I note a strange preponderance of rabbits in the above: Harvey, the invisible six-foot rabbit, who befriends Elwood P. Dowd in the 1950 Jimmy Stewart film of the same name; that creepy white rabbit, with his stuffing leaking out, in Jan Švankmajer's 1988 version of Alice; above all, those heroic little girls setting off to make their way back home in Rabbit-Proof Fence ...

More to the point, there were quite a few films that didn't make the final cut. I would have loved to include one of the Marvel Avengers movies: Infinity War (2018) or Endgame (2019), perhaps. But much though I enjoyed them, it was hard to persuade myself that they were actually very good movies, despite a few intensely stirring setpieces: "Avengers - assemble!"

Gregory Jacobs's brilliant thriller Wind Chill (2007) should have been in there. So should Jean Vigo's classic L'Atalante (1934). So should Cy Enfield's Zulu (1964). I'd have also liked to have included a Sergei Bondarchuk film: perhaps Waterloo (1970) rather than the more self-consciously epic War and Peace.

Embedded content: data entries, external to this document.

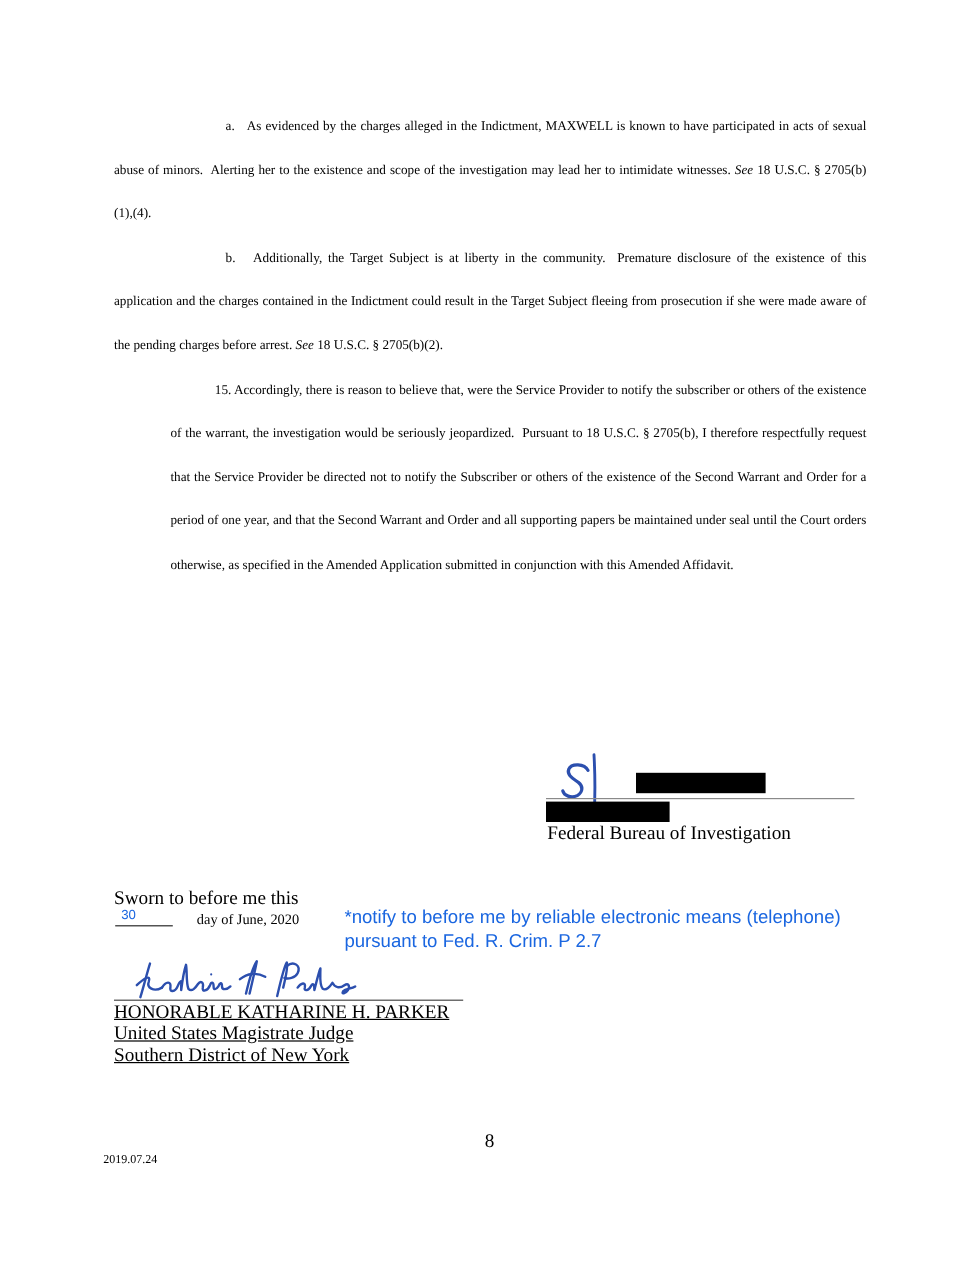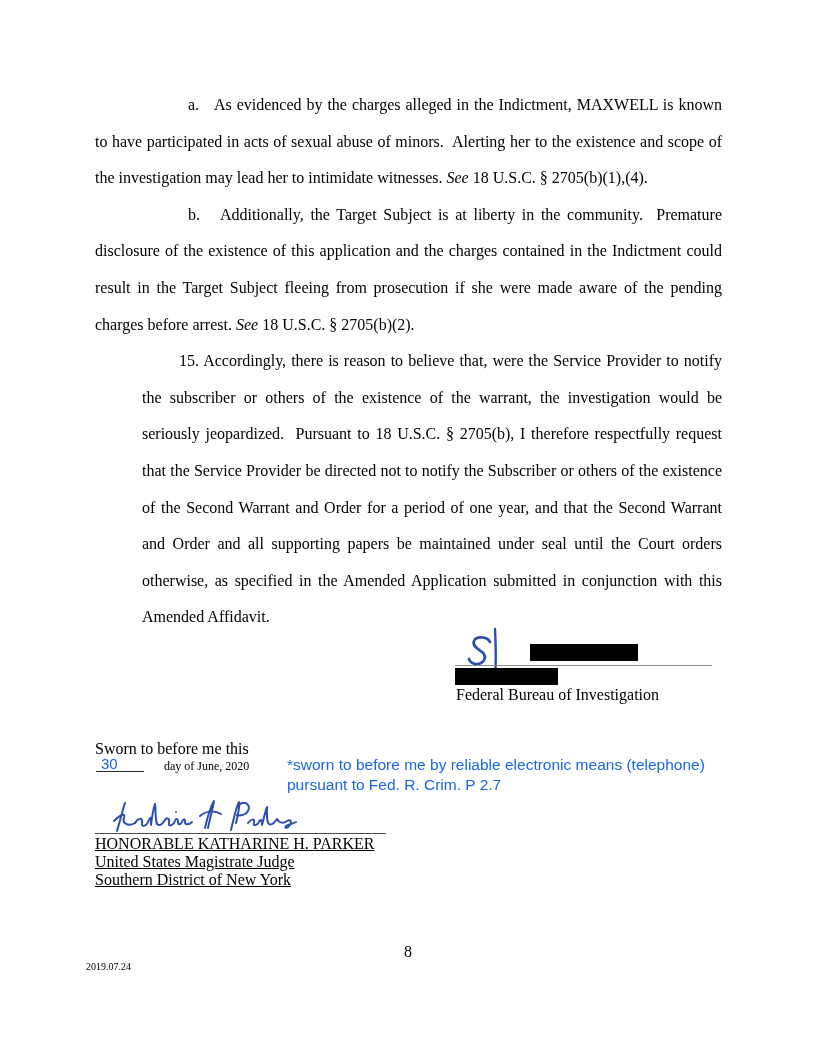--- a/index.html
+++ b/index.html
@@ -15,7 +15,7 @@
   
   .body-text{
     position:absolute;left:95px;top:87px;width:627px;
-    font-size:16px;line-height:36.6px;text-align:justify;
+    font-size:11px;line-height:36.6px;text-align:justify;
   }
   .body-text p{margin:0;}
   .body-text p.sub-para{text-indent:93px;}

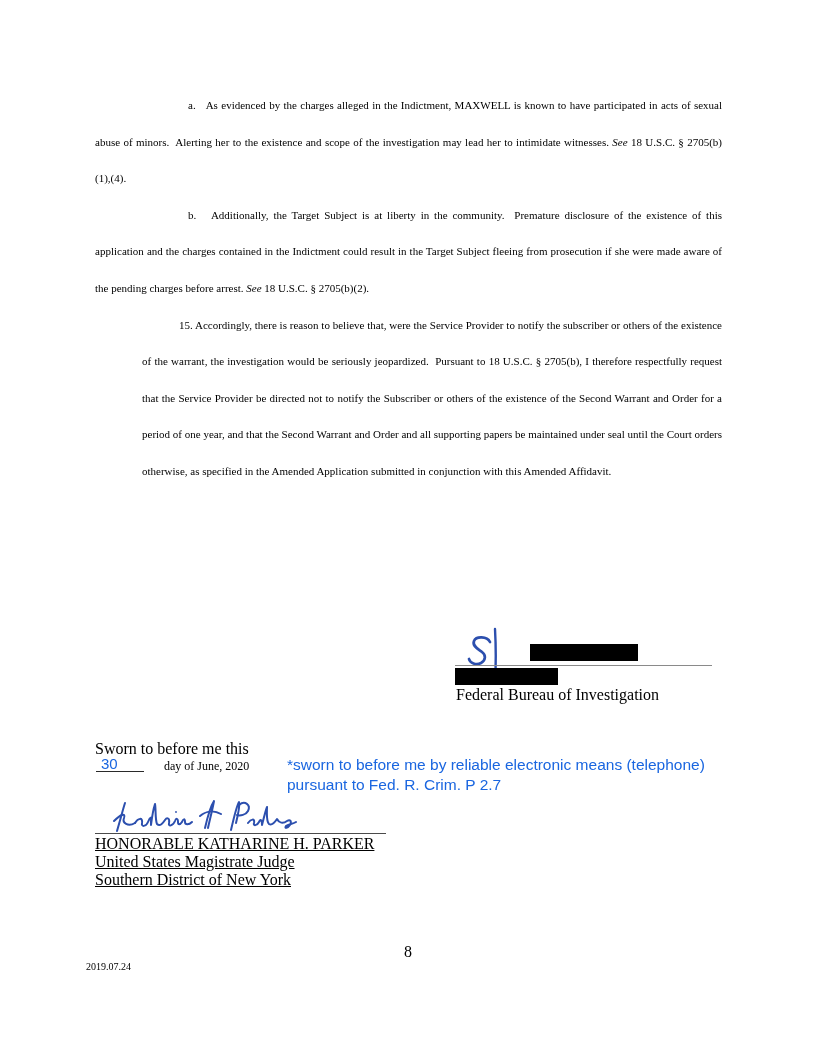--- a/index.html
+++ b/index.html
@@ -35,7 +35,7 @@
   .sworn-day{
     position:absolute;left:101px;top:756px;
     font-family:"Liberation Sans", sans-serif;
-    font-size:15px;line-height:15px;color:#1a66e0;
+    font-size:11px;line-height:15px;color:#1a66e0;
   }
   .sworn-underline{position:absolute;left:96px;top:771px;width:48px;height:0;border-bottom:1.6px solid #2a2a2a;}
   .sworn-line2{position:absolute;left:151px;top:758px;font-size:12px;line-height:16px;margin-left:13px;}

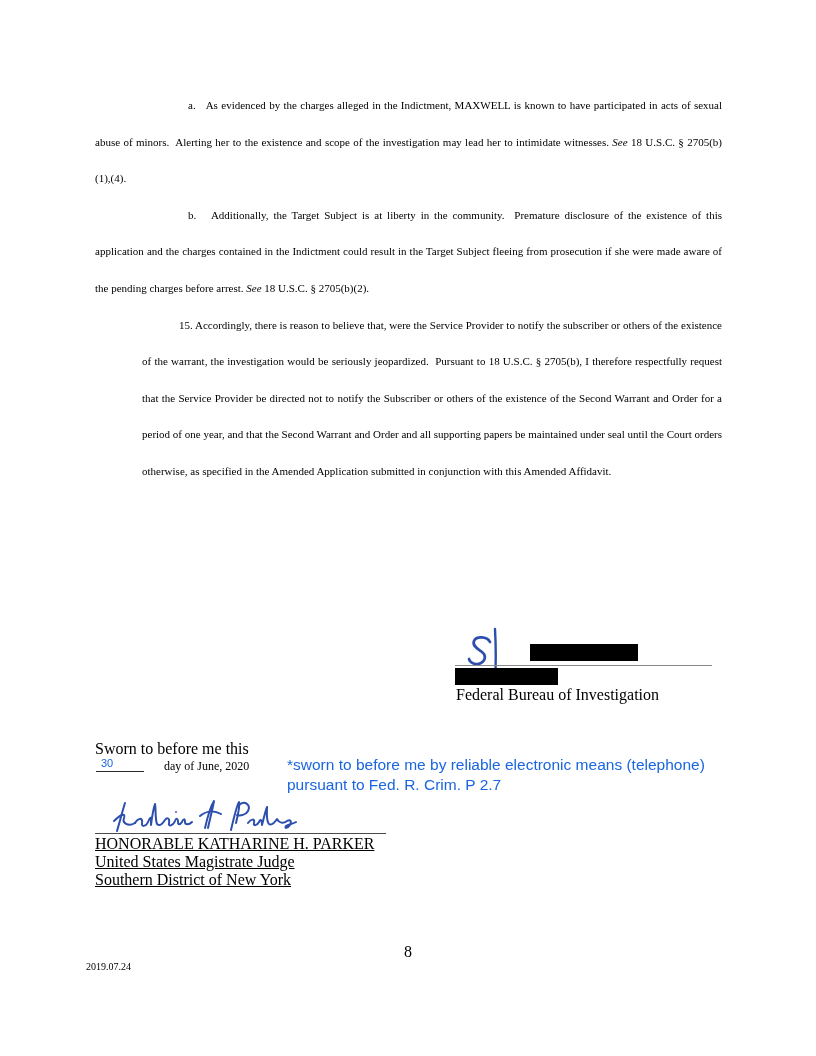--- a/index.html
+++ b/index.html
@@ -84,7 +84,7 @@
   <div class="sworn-underline"></div>
   <div class="sworn-line2">day of June, 2020</div>
   <div class="efile-note">
-    <div>*sworn to before me by reliable electronic means (telephone)</div>
+    <div>*notify to before me by reliable electronic means (telephone)</div>
     <div>pursuant to Fed. R. Crim. P 2.7</div>
   </div>
 

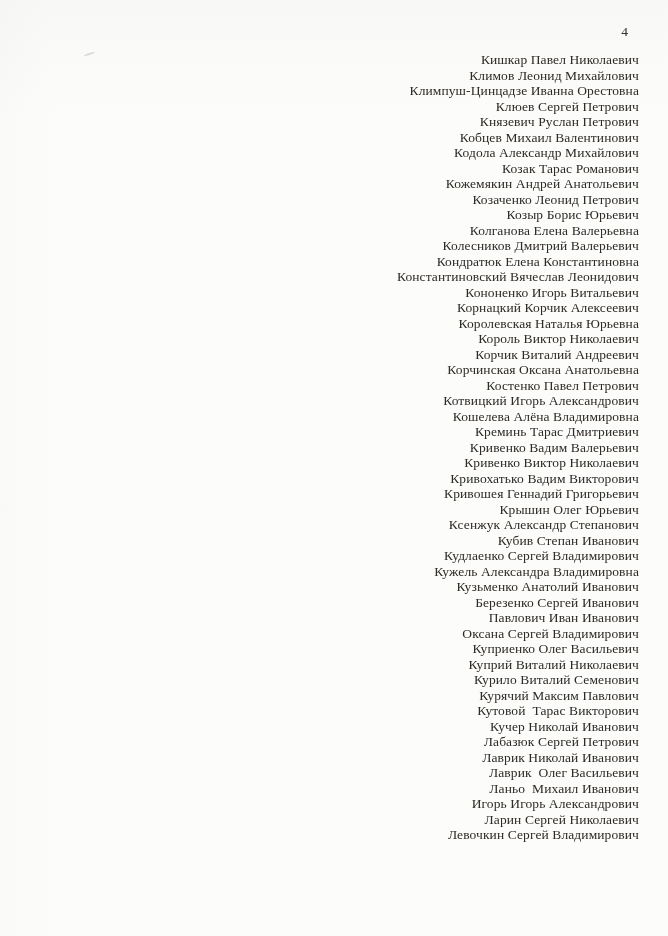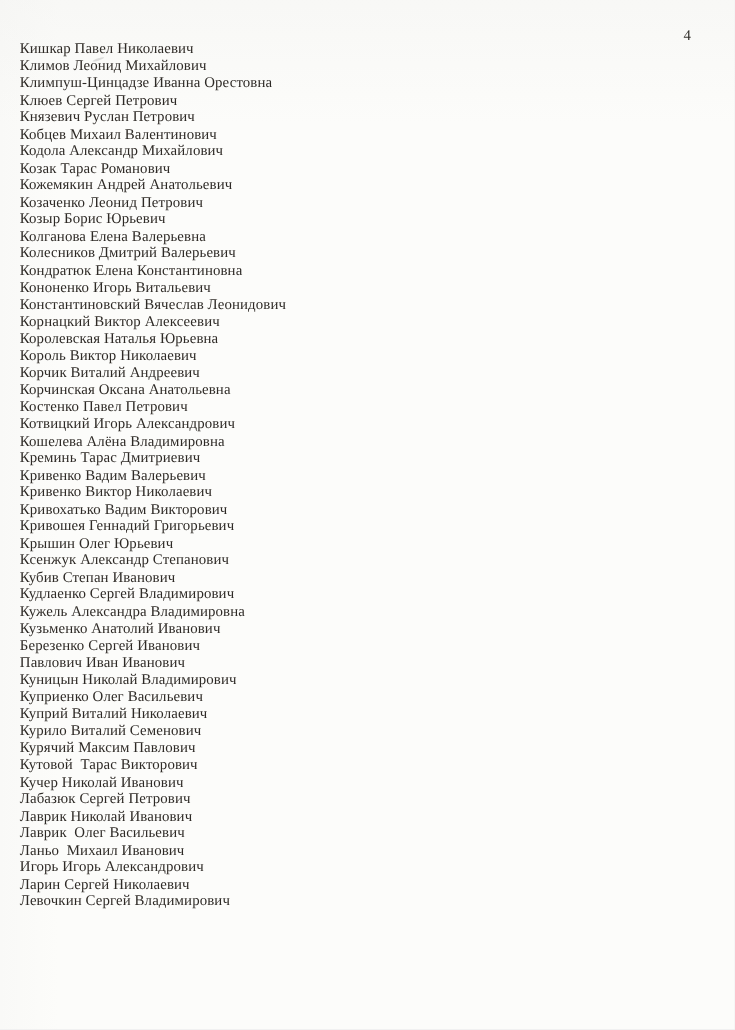--- a/index.html
+++ b/index.html
@@ -45,15 +45,14 @@
   }
   .name-list {
     position: absolute;
-    top: 36px;
+    top: 52px;
     right: 29px;
     left: 0;
-    text-align: left;
+    text-align: right;
     font-size: 13.5px;
     line-height: 15.5px;
     color: #2e2a26;
     letter-spacing: 0.1px;
-    margin-left: 18px;
   }
   .name-line {
     white-space: pre; 

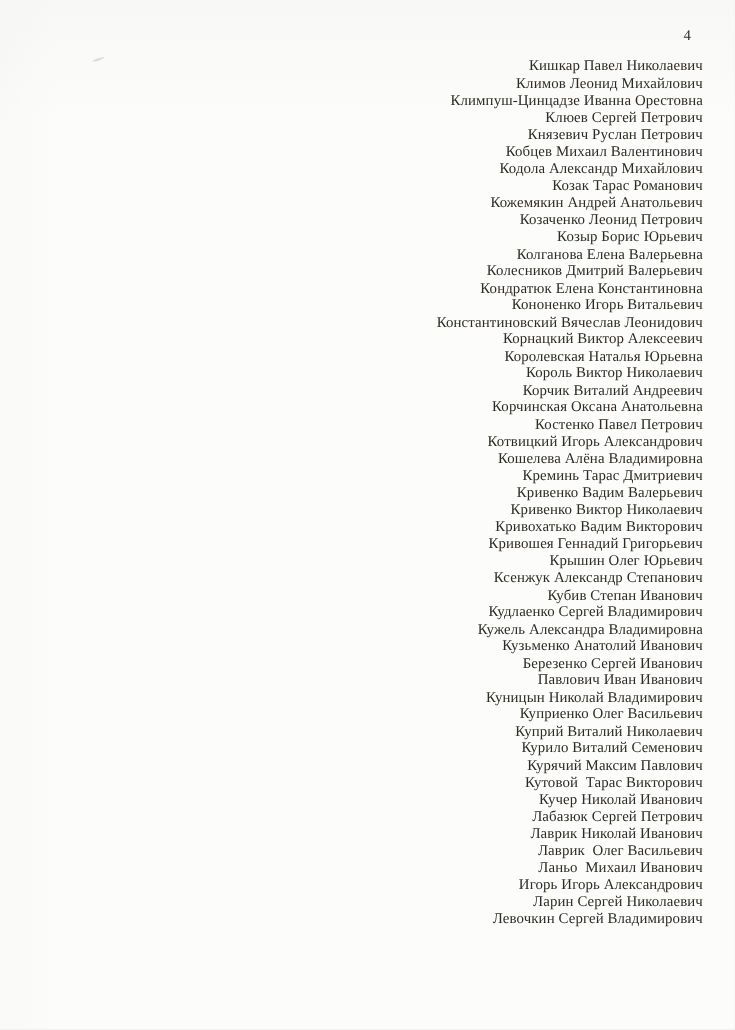--- a/index.html
+++ b/index.html
@@ -80,8 +80,8 @@
       <div class="name-line">Колганова Елена Валерьевна</div>
       <div class="name-line">Колесников Дмитрий Валерьевич</div>
       <div class="name-line">Кондратюк Елена Константиновна</div>
+      <div class="name-line">Константиновский Вячеслав Леонидович</div>
       <div class="name-line">Кононенко Игорь Витальевич</div>
-      <div class="name-line">Константиновский Вячеслав Леонидович</div>
       <div class="name-line">Корнацкий Виктор Алексеевич</div>
       <div class="name-line">Королевская Наталья Юрьевна</div>
       <div class="name-line">Король Виктор Николаевич</div>

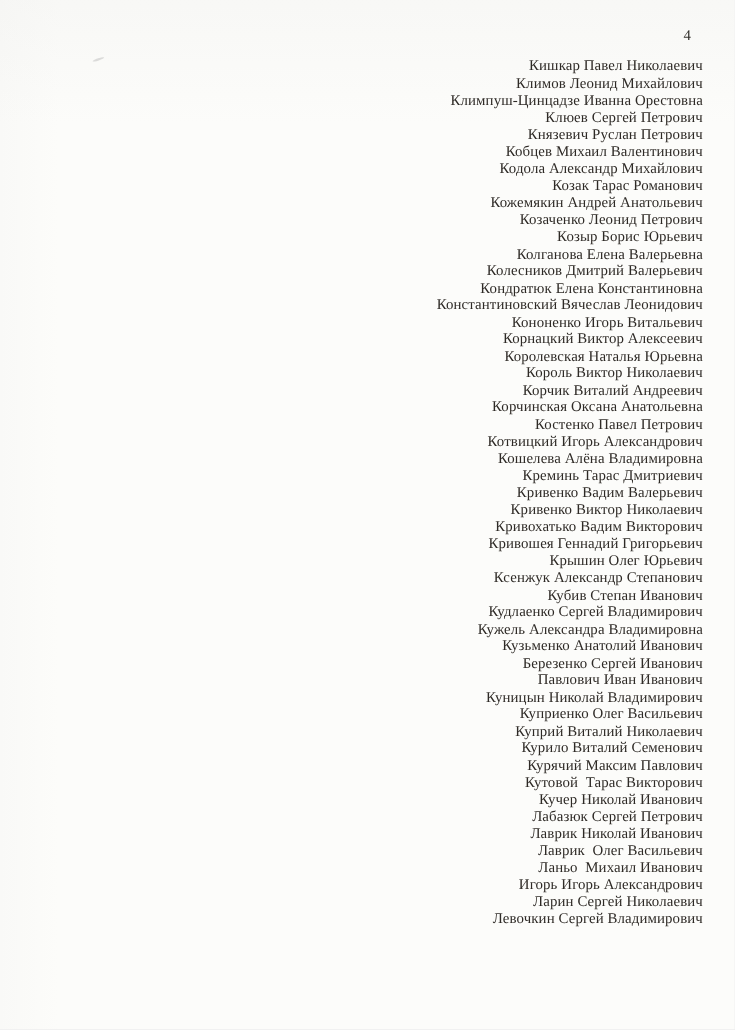--- a/index.html
+++ b/index.html
@@ -82,7 +82,7 @@
       <div class="name-line">Кондратюк Елена Константиновна</div>
       <div class="name-line">Константиновский Вячеслав Леонидович</div>
       <div class="name-line">Кононенко Игорь Витальевич</div>
-      <div class="name-line">Корнацкий Виктор Алексеевич</div>
+      <div class="name-line">Корнацкий Корчик Алексеевич</div>
       <div class="name-line">Королевская Наталья Юрьевна</div>
       <div class="name-line">Король Виктор Николаевич</div>
       <div class="name-line">Корчик Виталий Андреевич</div>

And then there was the wonderful James Baldwin documentary below. Perhaps that could be my no 101, in fact. It certainly deserves it.

Raoul Peck, dir. I Am Not Your Negro (2016)

So thanks again for the wonderful idea, Bill. I can't claim to have interpreted it in quite the same way that you did, but I doubt if I would have taken the trouble if it hadn't been for your fascinating collection of poems.